Whether you have a part in this season is irrelevant—you are an integral part of the show. I, for one, am looking forward to geeking out with you about the show on The Ready Room as much as I am looking forward to the actual show. Thank you for making me proud to be a fan and a fellow nerd!
This was both hard to read and fantastic to read. Peace be upon you, sir.
Wil you usually make an effort to be careful when talking about people with disabilities or diseases. You if all people should know that alcohol abuse or diction is a disease. Calling someone with that disease a ‘drunk’ is no different than calling someone with depression names. I get that are are angry, but still.
Maybe stay in your lane, buddy. You’re way out of line.
Also there is this other thing:
Wesley was awesome. There is a whole generation of young nerds who loved and still love Wesley. We were at school and hated it and felt left out and didn’t do sports and our biggest dream in life was to go to space. And there was Wesley doing it. And we had no idea that some dumb adults didn’t agree with us.
And in our head canons there was no like space alien putting pressure on Picard to make promote him or whatever. In our heads, I’m a future where men could wear skirts and old old old men could be space captains and women were admirals etc etc etc there was no reason why brilliant young wesley wasn’t the best guy for the job and so of course he got it.
And sure other people around the ship may have ‘earned’ it by going to the academy or putting in the hours, but we young teenagers at the time had no idea about that stuff. To us, we lived in a world where people were getting attention and treated well for stupid stuff like being handsome or tall or good at football. We wanted people to be recognized on merit and well we didn’t get that in real life, but at least we could watch Wesley and dream about it.
This was all middle and early high school. Of course things got better in college and now we have different perspectives. But that love for Wesley is still there. And he doesn’t need defending or excuses to be there on the bridge. He’s there on the bridge because he deserves to be.
“No, this is about us”. I can literally hear Frakes saying this, with an emphasis on “us”. “Picard” has yet to really engage me (no pun intended) in the way the later seasons of Discovery have, or the way pre-Disco Trek did, but I love the cast entire, both established and newcomers.

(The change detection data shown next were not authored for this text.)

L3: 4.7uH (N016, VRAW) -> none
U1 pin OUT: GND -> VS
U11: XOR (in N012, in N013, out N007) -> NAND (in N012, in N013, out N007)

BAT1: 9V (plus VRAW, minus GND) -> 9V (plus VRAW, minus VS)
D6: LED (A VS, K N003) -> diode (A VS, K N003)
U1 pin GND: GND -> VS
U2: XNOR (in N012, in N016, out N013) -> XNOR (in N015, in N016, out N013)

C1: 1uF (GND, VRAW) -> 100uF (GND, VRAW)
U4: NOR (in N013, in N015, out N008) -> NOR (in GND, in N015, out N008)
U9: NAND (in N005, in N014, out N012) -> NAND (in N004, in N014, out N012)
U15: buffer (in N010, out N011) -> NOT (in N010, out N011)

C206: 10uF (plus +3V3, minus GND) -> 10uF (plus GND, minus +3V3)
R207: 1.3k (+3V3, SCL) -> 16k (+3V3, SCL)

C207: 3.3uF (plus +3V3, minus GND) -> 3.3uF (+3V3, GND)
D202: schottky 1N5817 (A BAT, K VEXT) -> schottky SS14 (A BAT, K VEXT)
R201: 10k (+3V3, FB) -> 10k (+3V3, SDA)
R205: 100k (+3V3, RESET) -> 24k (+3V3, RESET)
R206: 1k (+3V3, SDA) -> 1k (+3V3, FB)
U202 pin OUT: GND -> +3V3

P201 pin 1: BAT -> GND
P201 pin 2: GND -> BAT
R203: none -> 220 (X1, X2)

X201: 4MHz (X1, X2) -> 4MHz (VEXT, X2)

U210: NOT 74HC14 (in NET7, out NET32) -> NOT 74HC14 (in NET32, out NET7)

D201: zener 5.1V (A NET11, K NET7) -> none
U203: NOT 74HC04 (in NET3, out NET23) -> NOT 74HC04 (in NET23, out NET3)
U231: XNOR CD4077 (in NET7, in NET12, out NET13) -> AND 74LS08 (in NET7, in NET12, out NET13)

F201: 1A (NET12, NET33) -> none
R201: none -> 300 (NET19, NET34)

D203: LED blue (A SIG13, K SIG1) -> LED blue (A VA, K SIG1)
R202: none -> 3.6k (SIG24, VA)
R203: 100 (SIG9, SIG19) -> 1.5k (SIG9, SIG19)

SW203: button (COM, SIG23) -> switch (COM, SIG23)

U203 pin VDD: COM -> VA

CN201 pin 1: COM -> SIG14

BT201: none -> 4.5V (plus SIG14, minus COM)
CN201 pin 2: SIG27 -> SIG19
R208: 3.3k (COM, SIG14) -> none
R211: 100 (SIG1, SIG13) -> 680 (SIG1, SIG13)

All incarnations of Trek have absolutely nailed the act of ensemble, and despite Voyager being my absolute fave show, with Lower Decks riding right on their nacelles, the TNG cast has always stood out for me. TOS was my parents’ Star Trek; TNG was mine and the one I grew up with (I’m only a couple of years younger than Wil), and I have no doubt however ropey or magnificent season 3 of “Picard” turns out to be in terms of storytelling, that wonderful cast will continue to be legendarily good.
You’re such a good person, Wil. I also ‘suffer’ from parentally-driven CPTSD and struggle with it in waves, as it seems you do. Your courage to share your journey has helped me – and I’m certain many others. Thanks again for sharing.